Had Cornwell encouraged her to take the deal, then “she’s going to go to prison and lose hope.”
His failing, he said at one point when he was almost too distraught to speak, was in not pushing her harder to take the deal — though he also indicated more than once that he didn’t push, whisper or even think that she should take it.
Asked about his trial strategy, Cornwell shouted, “That there were four people!”
“Sarah’s dead!” he said, pointing at her. “Sarah died at 16 years of age!” after being raped and burned with cigarettes by an acquaintance before she moved in with Sasko, who soon began violating her, too.
But, Sternberg prodded, how did any of that counter the state’s contention that the crime was premeditated?
Cornwell threw his hands in the air. “She’s crazy and doesn’t know what she’s doing! The girl that was born and had all that crap done to her could not have done that.”
He took great umbrage when Sternberg said that Gonzales-McLinn and her family would testify to the opposite of what he was saying. If they contradicted him, were they lying, then?
“You know what?” Cornwell said angrily. “This family doesn’t lie. They’re hurting is what they are.”
He also suggested that he’d been hurt just by hearing about Gonzales-McLinn’s experiences: “The day she told me about the rape,” he said, “that was a horrible, horrible day.”
Were his meetings with his client long or short? “Long because it was horrible, what I heard.”
He also said his client had had a horrible life, and that “my defense was that this was a horribly, horribly damaged person.”
Gonzales-McLinn didn’t want to take any plea, he said, because she wanted the world to know about “the idiot next door” who’d sexually abused her as a toddler, as well as about “the SOB” Sasko.

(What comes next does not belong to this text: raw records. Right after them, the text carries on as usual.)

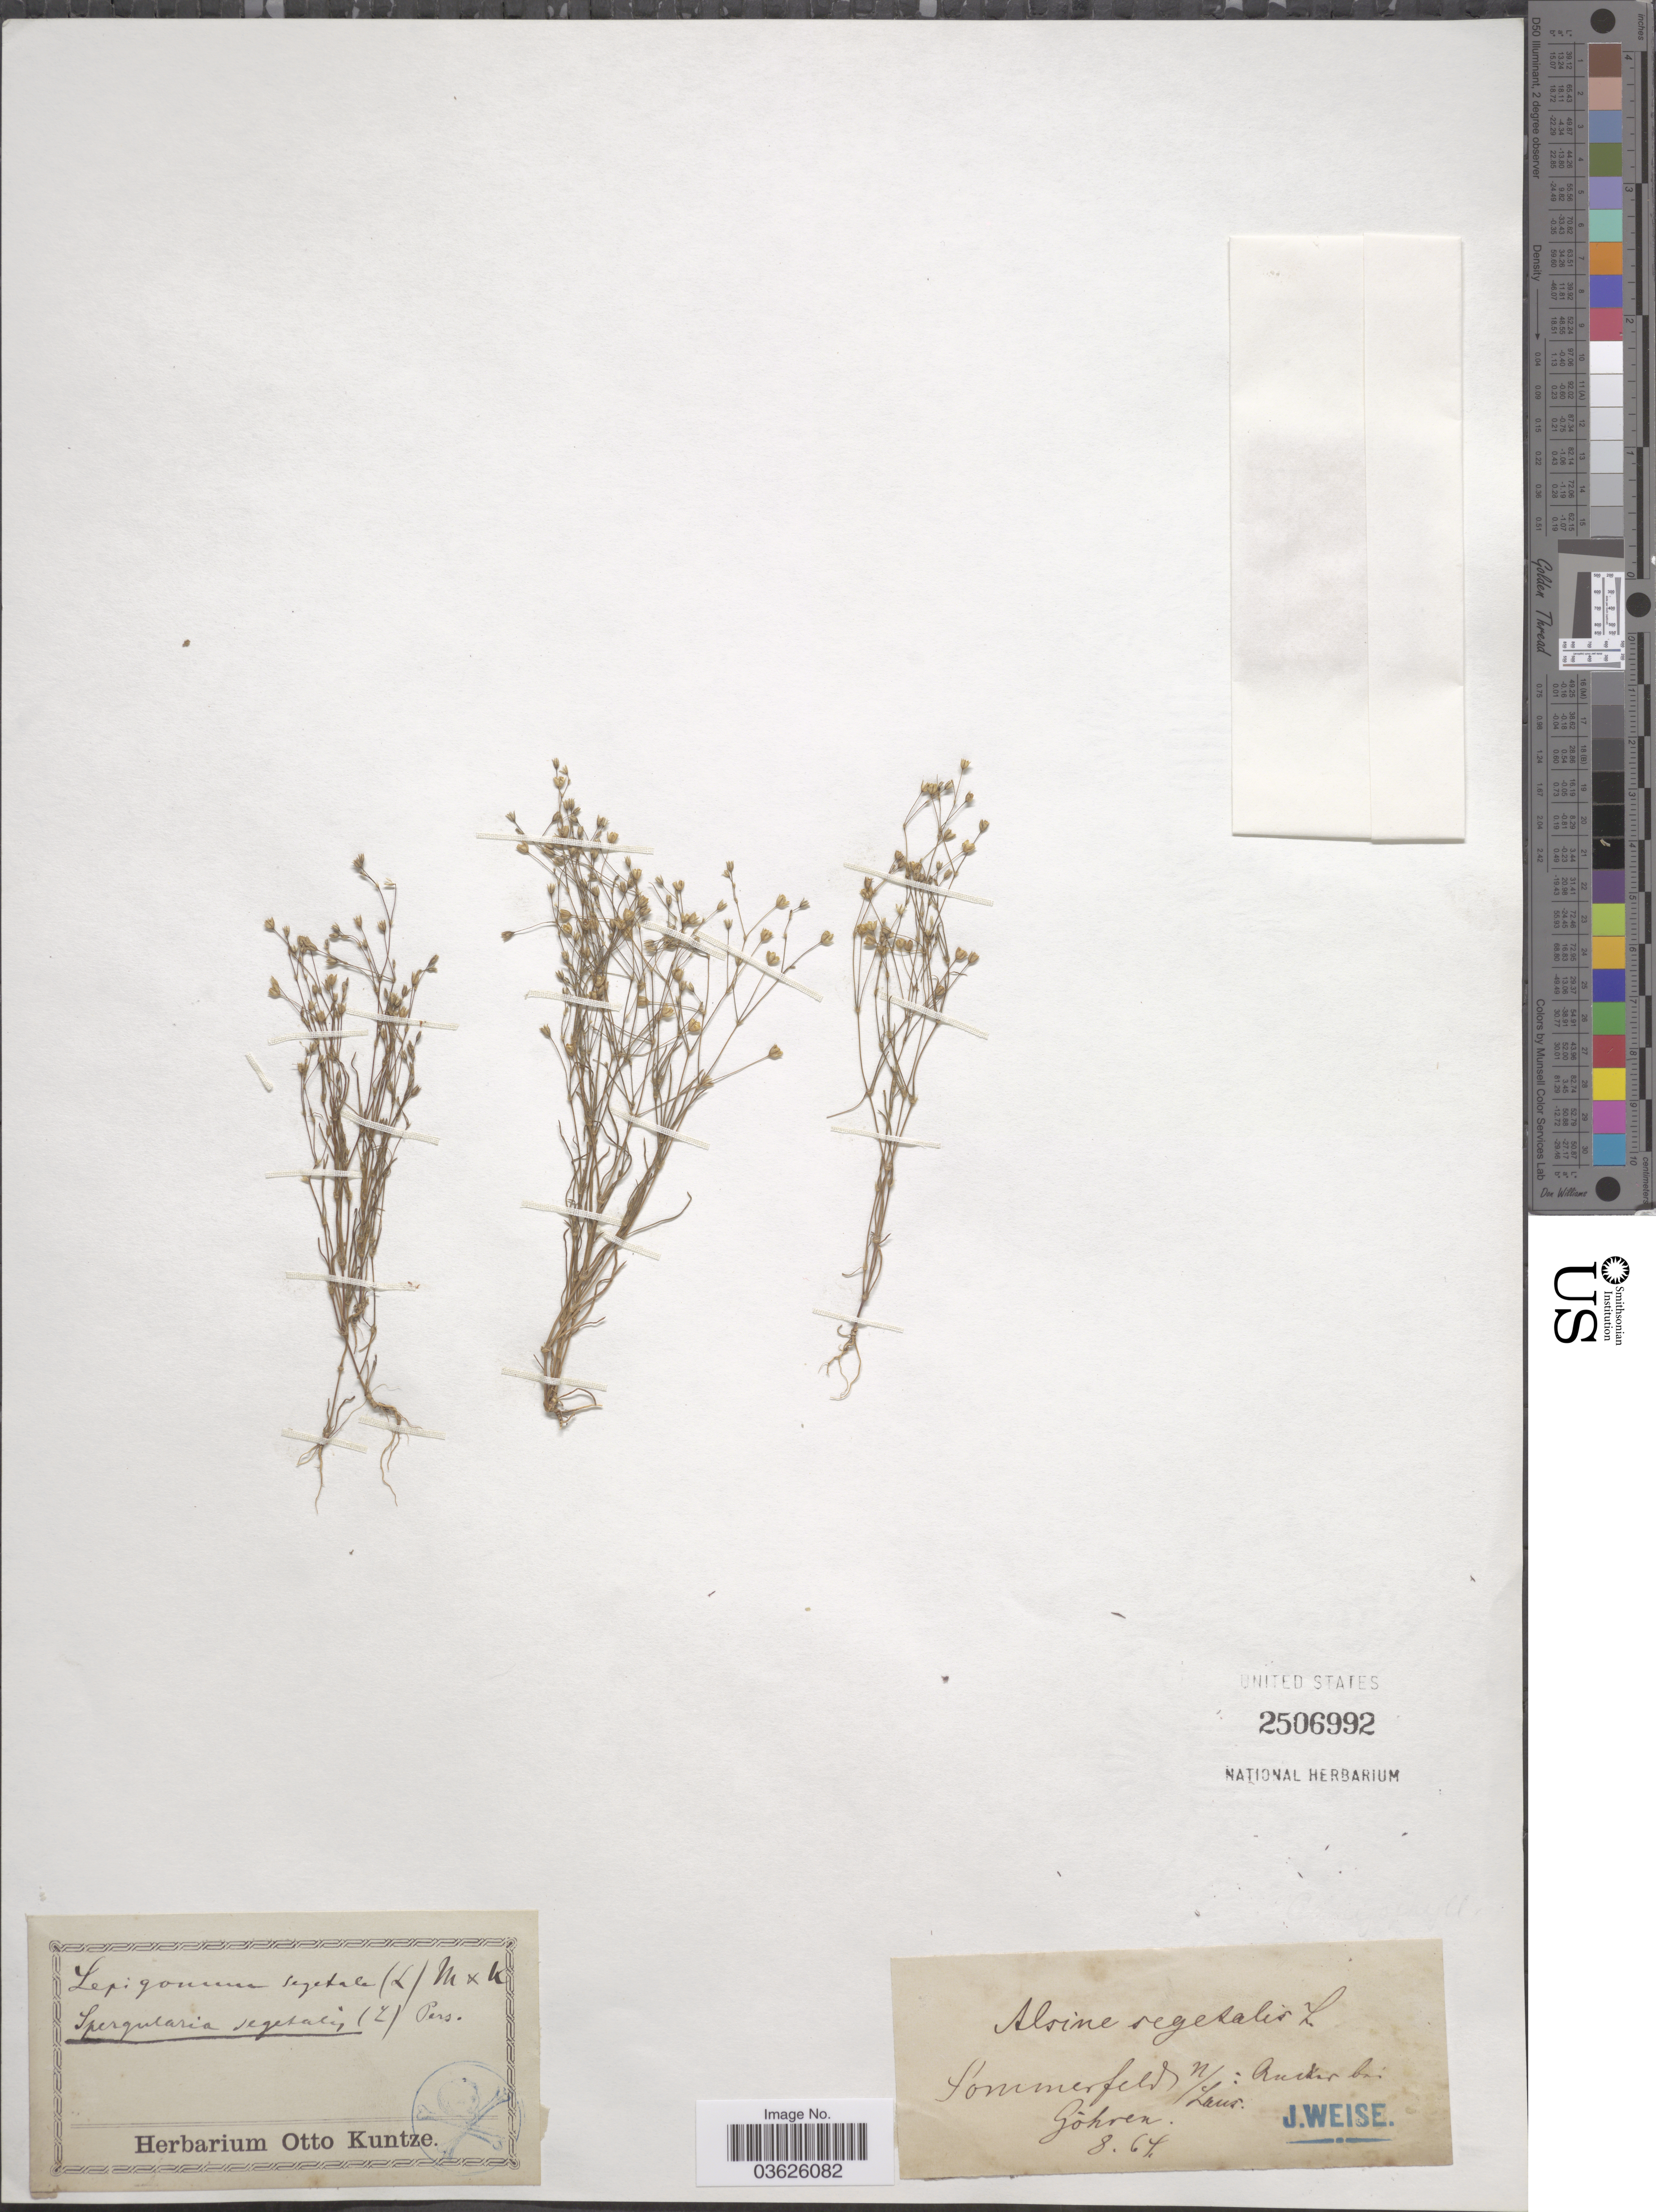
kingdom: Plantae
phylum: Tracheophyta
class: Magnoliopsida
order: Caryophyllales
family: Caryophyllaceae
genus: Tissa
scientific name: Tissa segetalis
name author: (L.) Warb.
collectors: J. Weise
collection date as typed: Transcribed d/m/y: /8/64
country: Poland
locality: Sommerfelds n/Zaus: Ancker bei Góhren. [interpreted]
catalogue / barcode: US 2506992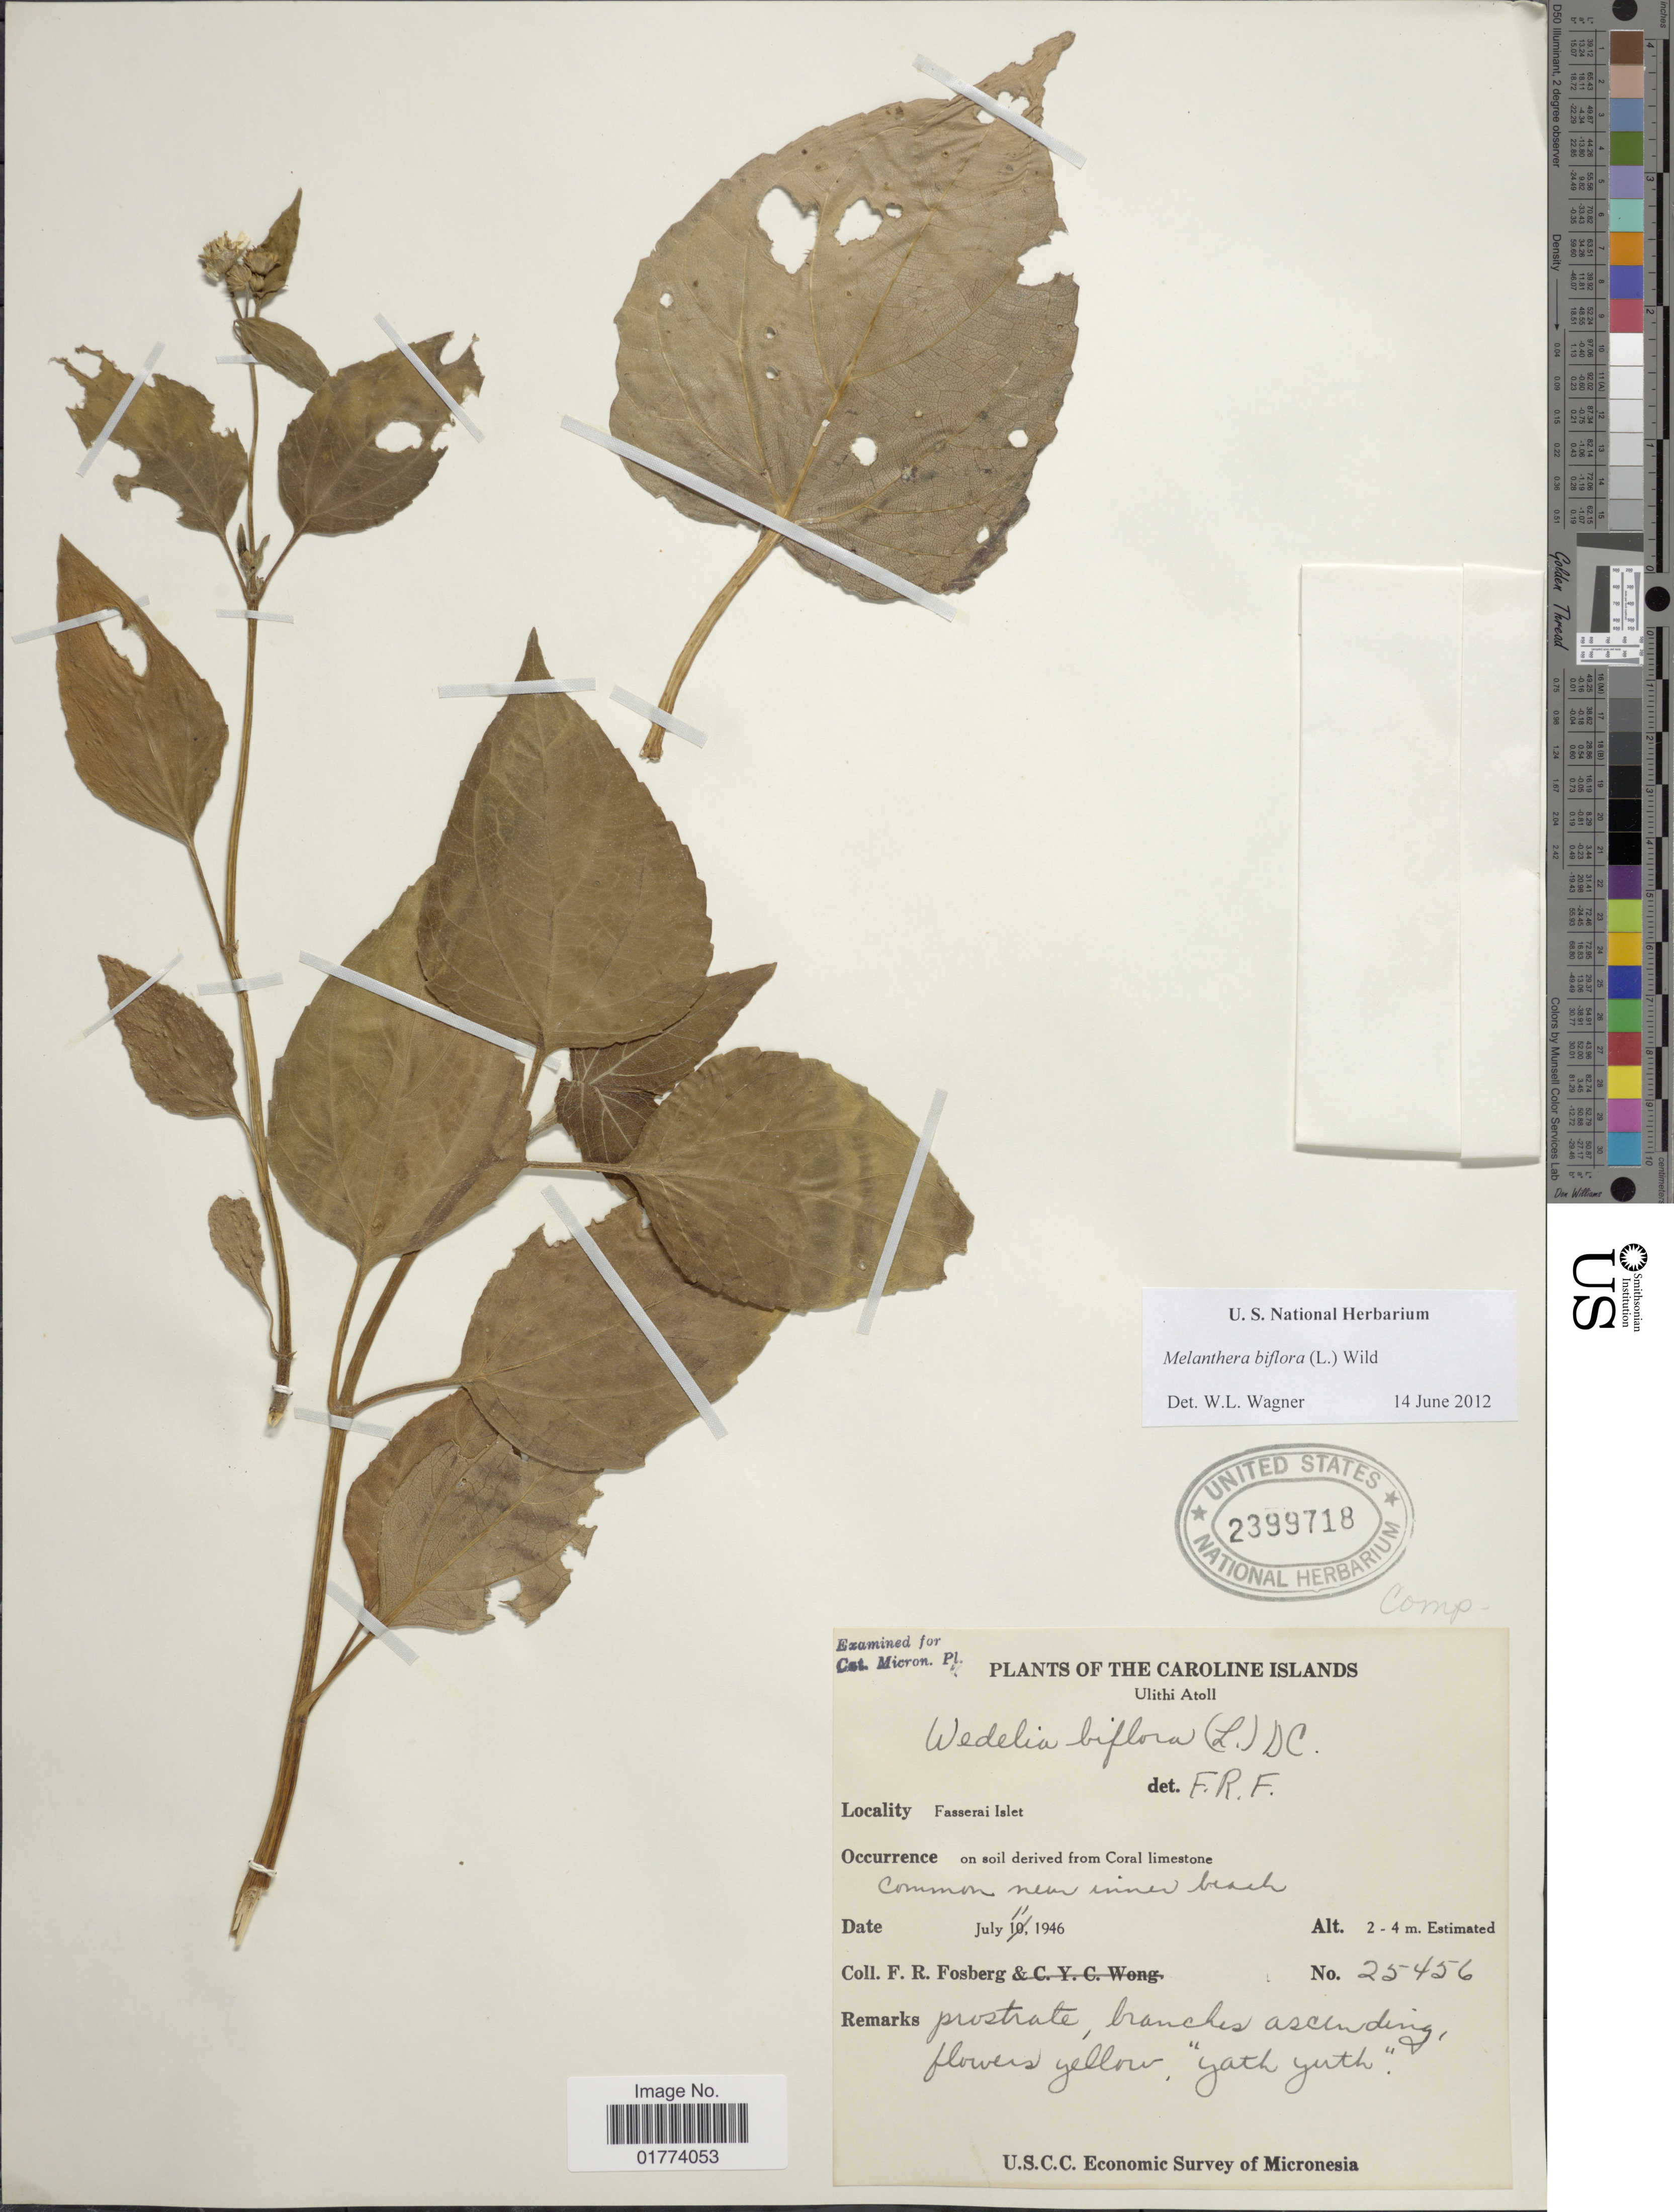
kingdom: Plantae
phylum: Tracheophyta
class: Magnoliopsida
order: Asterales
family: Asteraceae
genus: Wollastonia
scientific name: Wollastonia biflora var. biflora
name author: (L.) DC.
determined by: Wagner, W. L., (BOT), Smithsonian Institution - National Museum of Natural History (UNITED STATES)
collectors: F. R. Fosberg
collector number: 25456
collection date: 1946-07-11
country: Micronesia, Federated States of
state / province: Yap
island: Ulithi Atoll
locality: Ulithi Atoll, Fasserai Islet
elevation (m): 2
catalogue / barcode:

When Sternberg told him that she actually did not want any of this story told and would have gladly skipped a trial, Cornwell said, “She’s got a misunderstanding.”
Twice, Sternberg asked the judge to classify Cornwell as a hostile witness who was making contradictory statements. No and no, she said.
It was under the friendlier cross-examination from prosecutor Kate Butler that Cornwell broke down. Asked whether he had any reason to believe he’d deviated from his usual habit of helping clients weigh the pros and cons of a plea deal, he paused for a long time before answering.
“That’s a hard question,” he said finally, “because I think I let her down. This was a very hard case for me … I was so sure people would see what was going on with her. I should have spent more time saying, ‘Hon, you’re going to get the 50 and die in the penitentiary.’”
What Cornwell definitely should have been is more professional and less paternalistic.
What he thinks he did tell her, he said, is that if the jury thinks you’re a horrible person, the judge will have the option of giving you 50 years in prison.
Whatever he said, “I just tried to be very careful,” because of her mental state. “Sometimes I just went over to make sure she was OK. We talked about the Bible and Bible study, books she was reading. We talked about how she woke up in cold sweats with blood on the walls” in her dreams.
Did she understand what you told her? “To some extent,” he said. “She’s damaged.”
And despite all of his good intentions, so was his defense.